Il Marchese del Grillo ("The Marquess Del Grillo", internationally released as The Marquis of Grillo) is a 1981 Italian comedic motion picture directed by Mario Monicelli, starring Alberto Sordi as the title character. The film depicts early nineteenth-century episodes in the life of a nobleman in Rome. Loosely based on folkloric accounts of the real Onofrio del Grillo (who lived in the eighteenth century), this character plays a number of pranks, one even involving Pope Pius VII. The famous line Io sò io, e voi non siete un cazzo (literally "I am who I am, and you are fucking nobody"), is appropriated from Belli's 1831 sonnet, "The Sovrans of the Old World".

Plot
Rome, Year of our Lord 1809. The Pope Pius VII with his cardinals and ministers manages both temporal and spiritual power of the Papal States in Italy. The Marquis Onofrio del Grillo is one of his favorites, but even the worst of all the nobility. As a privileged and protected nobleman, Onofrio feels free to play his pranks on the poor people without any fear of the consequences. On one occasion, when he is arrested at a dinner with common criminals, he turns to the populace in a vulgar speech, claiming that his nobility allows him to do what he wants, and that they, being poor, are not worth anything. Memorable is the dispute between the poor Jew Aronne Piperno and the Marquis for the payment of a salary. Aaron is amazed when Onofrio refuses to pay with the argument that his creditor being a Jew is a murderer of Jesus. Aaron brings his case to court, but Onofrio wins the lawsuit by corrupting the judges and the cardinals. Piperno is condemned and mocked by the people, and Onofrio announces to the Pope that justice has just died in his States.
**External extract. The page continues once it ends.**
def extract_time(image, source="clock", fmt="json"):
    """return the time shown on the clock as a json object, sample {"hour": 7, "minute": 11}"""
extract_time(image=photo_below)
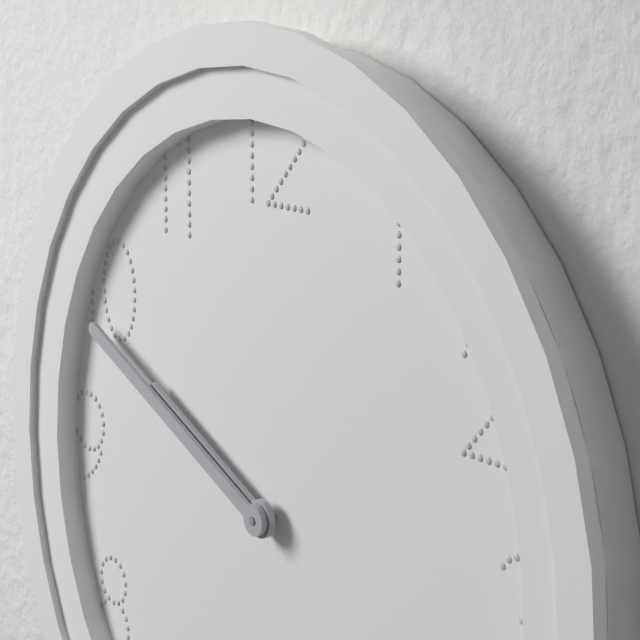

In the meantime the Pope has the French Emperor Napoleon Bonaparte excommunicated. When the conflict escalates, Onofrio is appointed commander of the Swiss Guards in Castel Sant'Angelo. He does not take the situation very seriously, and ultimately fails in his task to defend the Papal palace. While he is leaving command to check on the fidelity of a young plebeian lover of his, the French guards enter the Holy See to arrest the Pope. Onofrio has personally few prejudices and quickly includes acquaintances from the new order within his circle, becoming friends with a young commander of the French regiment as well as more senior officers. This is however much to the disappointment of his pious mother who claims that the French, as enemies of the Pope King, are also sworn enemies of God.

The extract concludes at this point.